Answer by John Burnett: I'd suggest you check your sources for much of what you've said, although the end result may not change.
Phase II exemptions can be made for businesses such as you describe, provided that they qualify. That means the revenue from the portions of the business (the MSB portion) that are on the "prohibited list of activities" cannot exceed half of total revenues of the business. The operation of the business under two TINs doesn't enter into this decision -- you need to look at the total entity.
Considering the high visibility of MSBs as high-risk customer types, and the very high presence of AML programs on the regulatory radar screen, a bank should weigh the costs of verifying a customer's exemption eligibility and completing regular reviews of the that eligibility, plus the risks of regulatory criticism and penalties against the costs and inconvenience of filing CTRs (most of which are duplicates of one another except for dollar amount and date), before exempting any customer, and most particularly an MSB.
I would not even think about clogging FinCEN's database. The bank needs to look out first for itself, and let FinCEN take care of itself. If regulators, FinCEN and congress are truly concerned about the numbers of CTRs being filed, they can come up with a workable exemption system and get all parties "on board" the streamlining effort. Given the politics of such a move, I'm not sanguine about its chances.If you read this answer as suggesting that I think exempting MSBs is a risky proposition at best, I've made my point successfully.
Answer by Ken Golliher: If an MSB derives all of its gross income from "MSB activities" it cannot be exempted. If it derives more than 50% of its gross income from otherwise exemptible activities; e.g. selling groceries, you can exempt it. The issues are: 1)What would your gain in efficiency be? and 2)What is the liklihood of confusing the examiner?
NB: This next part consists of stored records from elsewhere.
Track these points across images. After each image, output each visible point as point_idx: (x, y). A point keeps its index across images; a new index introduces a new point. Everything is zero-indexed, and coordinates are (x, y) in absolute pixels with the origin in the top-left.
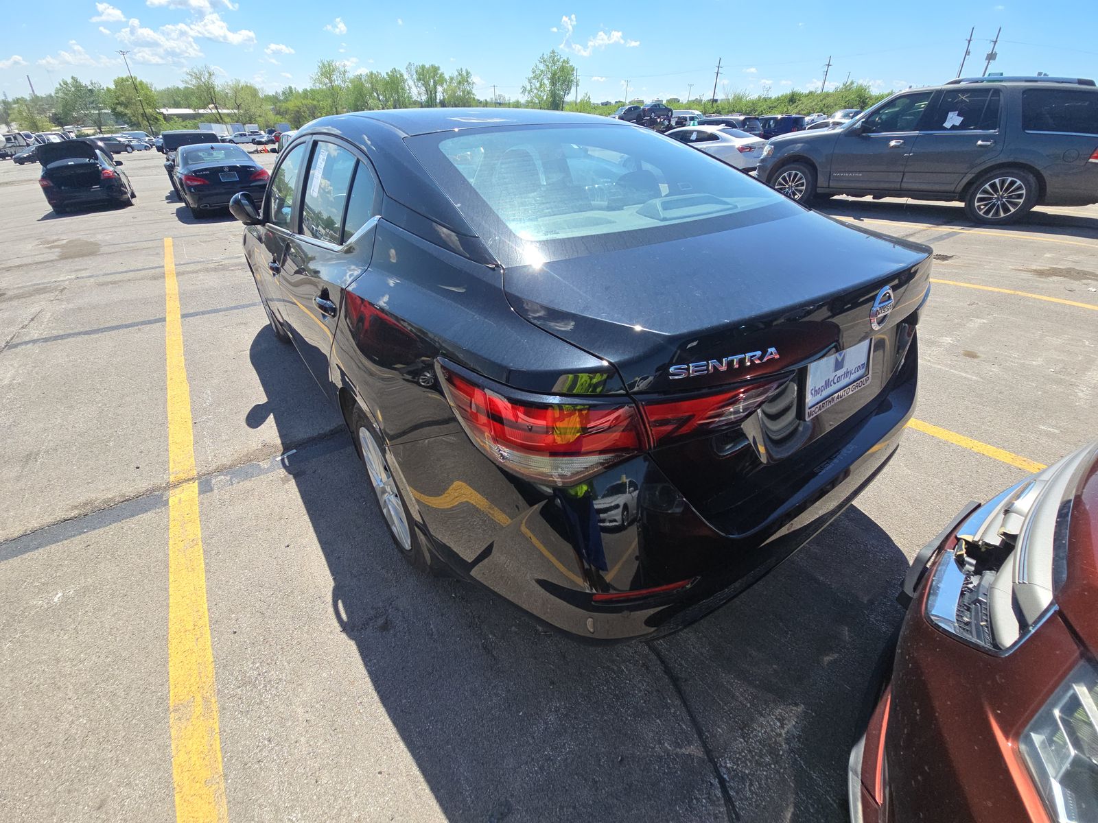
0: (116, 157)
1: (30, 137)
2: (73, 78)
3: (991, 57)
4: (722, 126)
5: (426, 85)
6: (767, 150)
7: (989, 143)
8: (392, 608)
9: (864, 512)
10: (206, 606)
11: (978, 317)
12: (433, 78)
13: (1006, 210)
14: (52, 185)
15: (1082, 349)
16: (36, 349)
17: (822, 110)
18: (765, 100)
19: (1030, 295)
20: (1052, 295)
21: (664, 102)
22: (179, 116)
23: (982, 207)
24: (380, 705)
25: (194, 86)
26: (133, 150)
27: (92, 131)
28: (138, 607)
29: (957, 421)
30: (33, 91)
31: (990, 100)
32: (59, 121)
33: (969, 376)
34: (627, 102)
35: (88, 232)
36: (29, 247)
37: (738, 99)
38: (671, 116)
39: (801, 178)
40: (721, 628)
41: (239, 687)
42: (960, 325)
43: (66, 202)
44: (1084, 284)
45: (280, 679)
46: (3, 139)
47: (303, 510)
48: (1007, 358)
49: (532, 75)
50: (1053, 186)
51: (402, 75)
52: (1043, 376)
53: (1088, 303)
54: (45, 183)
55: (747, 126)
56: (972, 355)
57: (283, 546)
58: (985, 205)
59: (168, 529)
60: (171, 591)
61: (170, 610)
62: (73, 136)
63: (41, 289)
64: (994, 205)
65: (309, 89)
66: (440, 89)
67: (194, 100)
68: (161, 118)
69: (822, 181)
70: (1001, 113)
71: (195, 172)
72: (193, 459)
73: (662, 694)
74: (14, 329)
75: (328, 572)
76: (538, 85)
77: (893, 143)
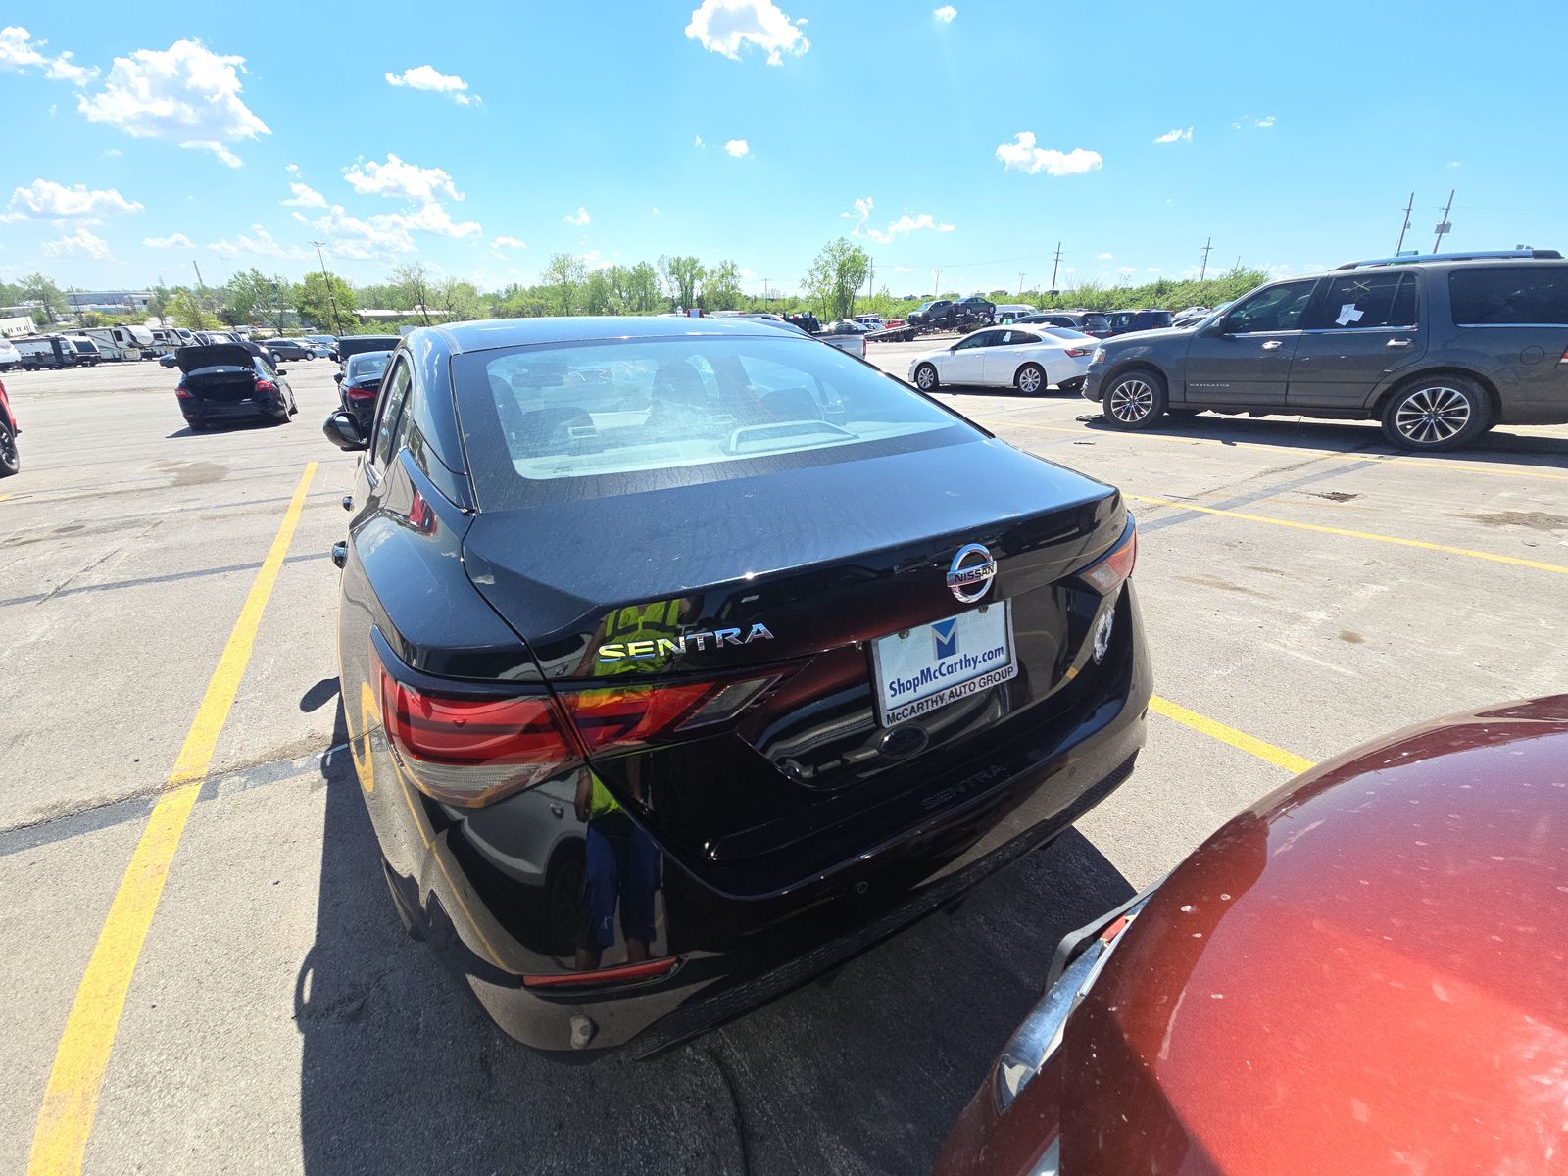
0: (281, 366)
1: (188, 336)
2: (252, 270)
3: (1443, 229)
4: (1046, 325)
5: (681, 279)
6: (1097, 354)
7: (1405, 343)
8: (379, 985)
9: (1124, 875)
10: (133, 964)
11: (1375, 583)
12: (690, 271)
13: (1445, 432)
14: (192, 395)
15: (1534, 632)
16: (86, 598)
17: (1203, 303)
18: (1124, 291)
19: (1464, 552)
20: (1505, 552)
21: (987, 295)
22: (377, 318)
23: (1409, 427)
24: (299, 1140)
25: (400, 284)
26: (314, 356)
27: (271, 334)
28: (56, 955)
29: (1307, 738)
30: (201, 281)
31: (1401, 287)
32: (229, 318)
33: (1341, 670)
34: (938, 296)
35: (221, 454)
36: (141, 469)
37: (1087, 291)
38: (994, 312)
39: (1145, 390)
40: (844, 1055)
41: (129, 1086)
42: (1345, 593)
43: (206, 417)
44: (1556, 536)
45: (183, 1083)
46: (151, 335)
47: (321, 831)
48: (1408, 644)
49: (814, 266)
50: (1510, 397)
51: (651, 269)
52: (1461, 674)
53: (1557, 563)
54: (183, 393)
55: (1089, 323)
56: (1351, 638)
57: (271, 882)
58: (1414, 425)
59: (135, 849)
60: (101, 938)
61: (90, 963)
62: (245, 337)
63: (132, 522)
64: (1425, 425)
65: (537, 287)
66: (697, 284)
67: (400, 300)
68: (357, 320)
69: (1174, 394)
70: (1419, 303)
71: (363, 384)
72: (210, 753)
73: (718, 1160)
74: (73, 572)
75: (314, 925)
76: (822, 277)
77: (1269, 345)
Since it's an MSB, you will be bringing every single element of your AML program to bear on its activities whether you exempt it or not. All the exemption will get you is freedom from filing CTRs. You may find that if you were actually filing CTRs it would be easier to monitor the business.
As for the examination staff, rest assured that an exempt MSB is going to seem like an oxymoron. If they do their homework, they will reach the conclusion that it is permissible, but my opinion is they will be very uncomfortable with the idea. The "tension" between Treasury's longstanding desire for exemptions and the regulatory agencies' even more ancient desire for things to write about is simply a feature of the regulatory framework - you do not want to be the poster child caught in the middle.
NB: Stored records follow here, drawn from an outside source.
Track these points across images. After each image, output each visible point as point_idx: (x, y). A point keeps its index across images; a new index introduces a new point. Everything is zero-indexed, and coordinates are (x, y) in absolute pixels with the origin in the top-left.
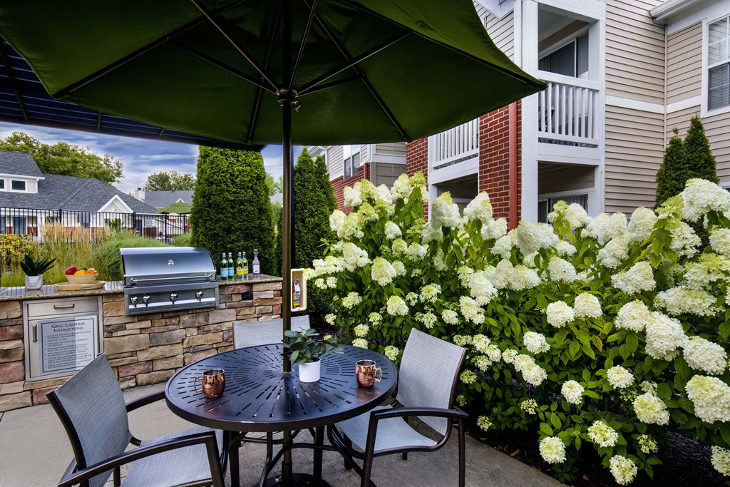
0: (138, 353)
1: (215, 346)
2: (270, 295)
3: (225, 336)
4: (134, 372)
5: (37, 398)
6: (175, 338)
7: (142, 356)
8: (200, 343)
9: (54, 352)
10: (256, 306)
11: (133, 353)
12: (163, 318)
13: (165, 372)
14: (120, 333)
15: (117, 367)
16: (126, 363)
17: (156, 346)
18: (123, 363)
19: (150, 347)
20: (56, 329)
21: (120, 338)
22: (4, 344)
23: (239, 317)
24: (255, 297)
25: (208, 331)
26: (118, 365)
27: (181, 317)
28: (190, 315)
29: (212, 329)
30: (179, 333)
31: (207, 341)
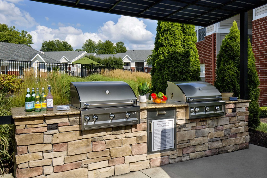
0: (190, 140)
1: (221, 138)
2: (244, 110)
3: (225, 133)
4: (189, 152)
5: (152, 164)
6: (205, 133)
7: (193, 143)
8: (215, 136)
9: (158, 138)
10: (237, 116)
11: (188, 141)
12: (201, 121)
13: (201, 152)
14: (184, 129)
15: (182, 148)
16: (186, 146)
17: (197, 137)
18: (185, 146)
19: (196, 138)
20: (159, 125)
21: (184, 132)
22: (140, 133)
23: (231, 122)
24: (237, 111)
25: (219, 130)
26: (183, 147)
27: (207, 121)
28: (211, 120)
29: (220, 128)
30: (207, 130)
31: (218, 136)
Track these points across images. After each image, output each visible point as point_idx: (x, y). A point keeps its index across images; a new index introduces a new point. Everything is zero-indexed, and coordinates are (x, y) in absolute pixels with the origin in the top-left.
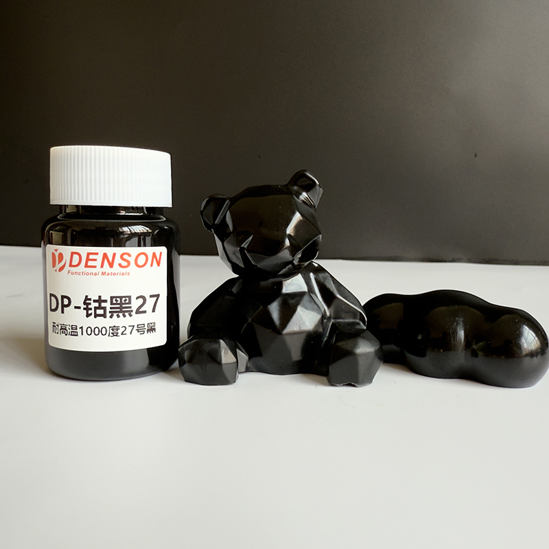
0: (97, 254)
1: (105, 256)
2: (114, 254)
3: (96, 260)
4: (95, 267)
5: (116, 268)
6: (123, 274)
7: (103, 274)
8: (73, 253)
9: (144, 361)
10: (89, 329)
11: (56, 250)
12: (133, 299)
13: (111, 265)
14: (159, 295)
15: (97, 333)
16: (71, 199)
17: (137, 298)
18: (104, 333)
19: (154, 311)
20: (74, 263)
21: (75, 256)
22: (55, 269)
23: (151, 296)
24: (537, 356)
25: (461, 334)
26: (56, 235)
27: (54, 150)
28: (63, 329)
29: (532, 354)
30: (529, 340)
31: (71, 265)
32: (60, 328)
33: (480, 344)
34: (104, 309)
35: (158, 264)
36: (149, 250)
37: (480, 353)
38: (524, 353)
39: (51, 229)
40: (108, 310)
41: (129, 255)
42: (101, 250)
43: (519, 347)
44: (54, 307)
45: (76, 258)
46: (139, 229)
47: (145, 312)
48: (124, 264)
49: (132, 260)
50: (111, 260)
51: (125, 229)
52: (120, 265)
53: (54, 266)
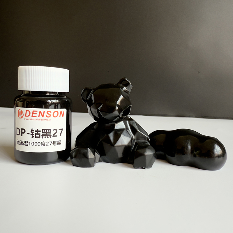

Richard Insley has spent years offering the theory that a high maintenance exemption is a waste of time and an unjustifiable assumption of regulatory risk. To a large extent, he has converted me to the theory.
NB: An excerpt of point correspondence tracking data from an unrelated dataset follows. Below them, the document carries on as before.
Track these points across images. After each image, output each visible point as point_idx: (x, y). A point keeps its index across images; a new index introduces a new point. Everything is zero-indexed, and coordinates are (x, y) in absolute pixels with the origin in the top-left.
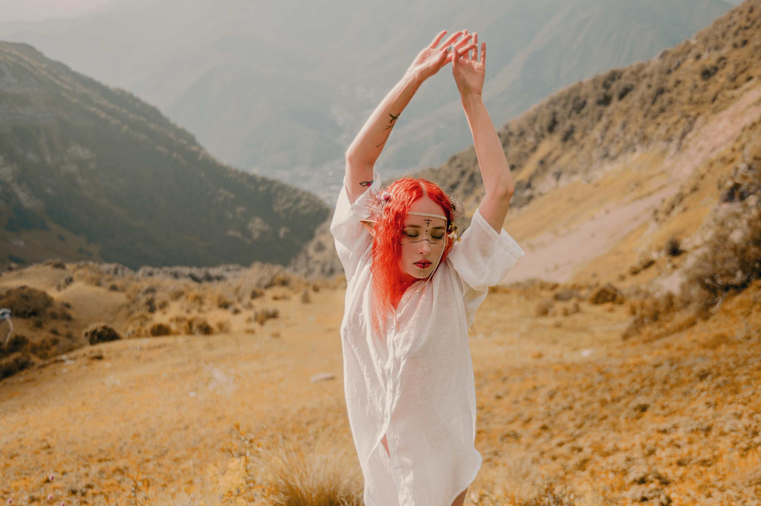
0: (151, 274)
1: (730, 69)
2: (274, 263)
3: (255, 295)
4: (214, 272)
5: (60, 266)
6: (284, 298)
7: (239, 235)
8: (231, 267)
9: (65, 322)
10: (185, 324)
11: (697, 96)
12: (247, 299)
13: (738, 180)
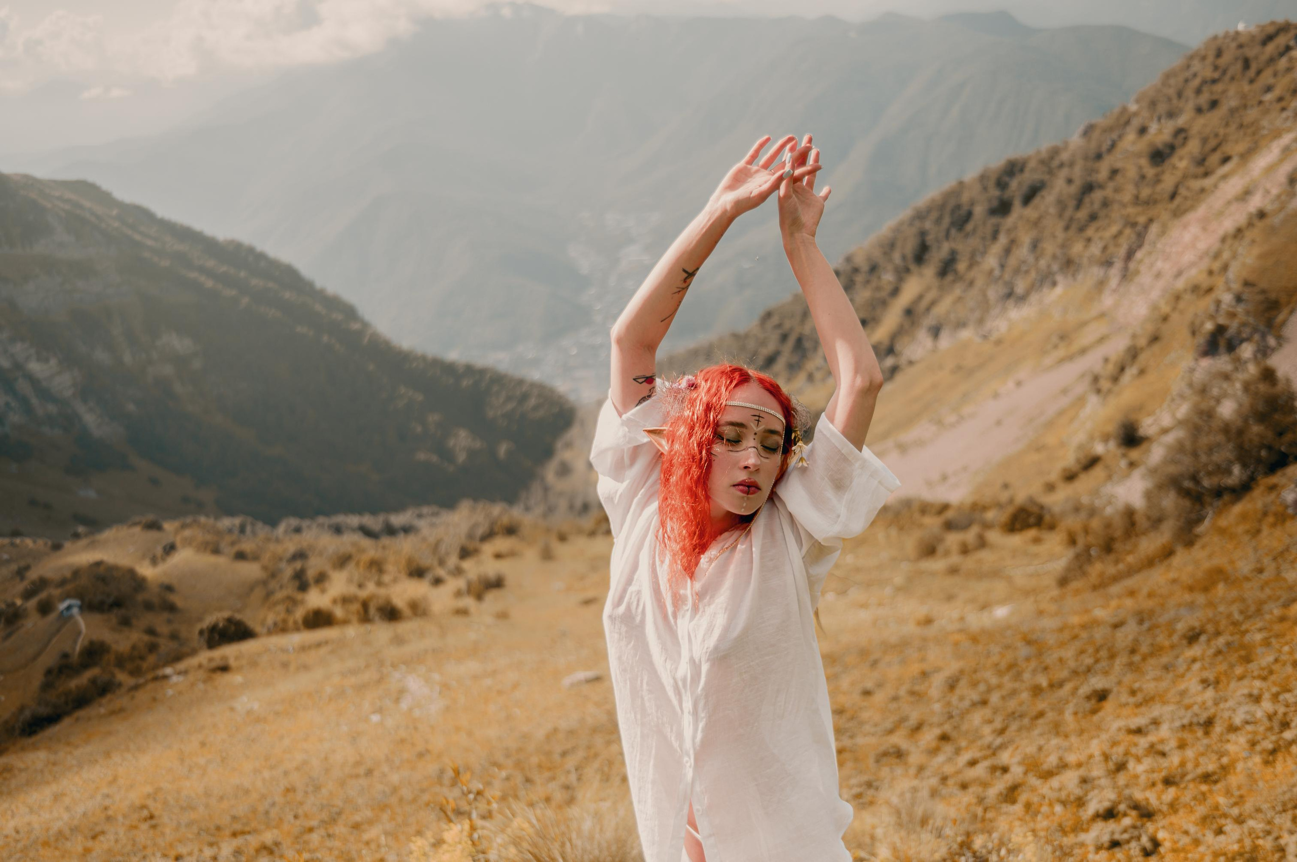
0: (298, 530)
1: (1193, 147)
2: (492, 500)
3: (465, 553)
4: (397, 520)
5: (153, 526)
6: (512, 554)
7: (434, 458)
8: (425, 510)
9: (166, 615)
10: (356, 607)
11: (1145, 192)
12: (453, 561)
13: (1222, 320)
Answer by Richard Insley: Exemptions have been a bipolar compliance disorder since their inception. Every decade we swing from euphoria to depression and pessimism.
Banks assume (without running the numbers) that Phase II exemptions save money. When you factor in the time needed to carry out the necessary due diligence and recurring maintenance--not to mention the time hassling with examiners--the cost of the exemption can be higher than the cost of doing cookie cutter CTRs. Aside from the cost, exemptions are an unnecessary lightning rod attracting enforcement action.